*EXERCISE BRIEF*:
In the text on UK imports and the economic recovery, rewrite the part that begins with the words "UK imports and" and ends with "of home-produced goods.", substituting "downturn" for each "recession".

*SELECTED EXTRACT*:
═══

UK imports and the recovery of the UK economy
The UK’s balance of trade in goods and services improved at the start of the 2008 – 2009 recession as the value of imports fell at a faster rate than exports. However, since the UK and global economies have started to recover, UK imports have grown at a faster rate than exports despite the large depreciation of the pound since the second quarter of 2007. The reduction in labour productivity during the recession also affected the competitiveness of home-produced goods.
Since the middle of 2009, imports have increased by 7%. The majority of the rise in imports since the mid-2009 relates to increased imports of raw materials, semi-manufactured goods and vehicles. As the economy recovers, the manufacturing and construction sector will buy more inputs from abroad and hence some increase in imports is inevitable. However, the forthcoming rise in taxation, needed to reduce the budget deficit, should help to lessen the growth in household spending on foreign goods.

═══

*LISTED ENTRIES*:

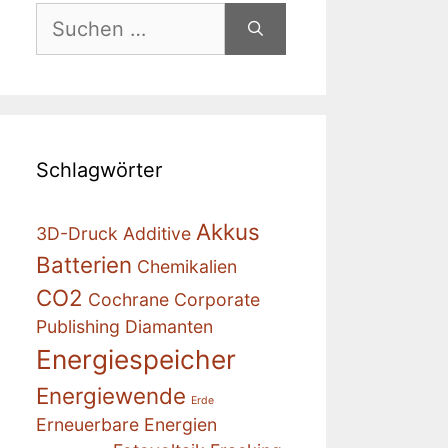
Suchen
nach:
Schlagwörter
Akkus
3D-Druck
Additive
Batterien
Chemikalien
CO2
Cochrane
Corporate
Publishing
Diamanten
Energiespeicher
Energiewende
Erde
Erneuerbare Energien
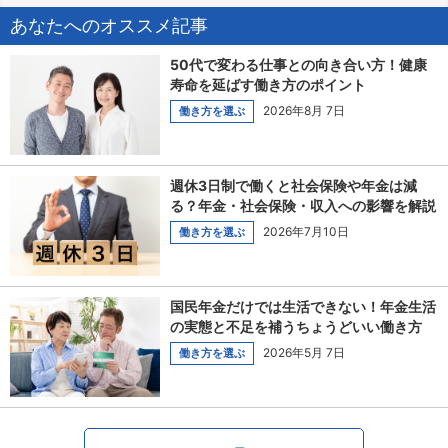
あなたへのオススメ記事
50代で変わる仕事との向き合い方！健康
寿命を延ばす働き方のポイント
2026年8月 7日
働き方を選ぶ
週休3日制で働くと社会保険や年金は減
る？年金・社会保険・収入への影響を解説
2026年7月10日
働き方を選ぶ
国民年金だけでは生活できない！年金生活
の実態と不足を補うちょうどいい働き方
2026年5月 7日
働き方を選ぶ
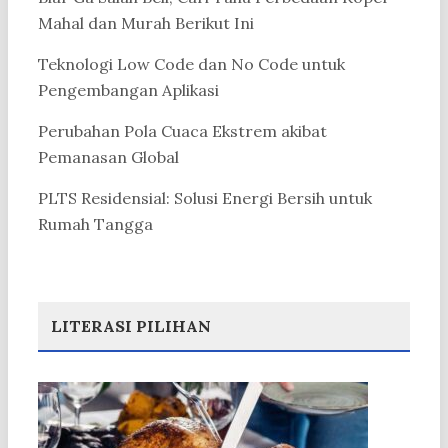
Mahal dan Murah Berikut Ini
Teknologi Low Code dan No Code untuk
Pengembangan Aplikasi
Perubahan Pola Cuaca Ekstrem akibat
Pemanasan Global
PLTS Residensial: Solusi Energi Bersih untuk
Rumah Tangga
LITERASI PILIHAN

═══

*ANSWER TO THE EXERCISE*:
UK imports and the recovery of the UK economy
The UK’s balance of trade in goods and services improved at the start of the 2008 – 2009 downturn as the value of imports fell at a faster rate than exports. However, since the UK and global economies have started to recover, UK imports have grown at a faster rate than exports despite the large depreciation of the pound since the second quarter of 2007. The reduction in labour productivity during the downturn also affected the competitiveness of home-produced goods.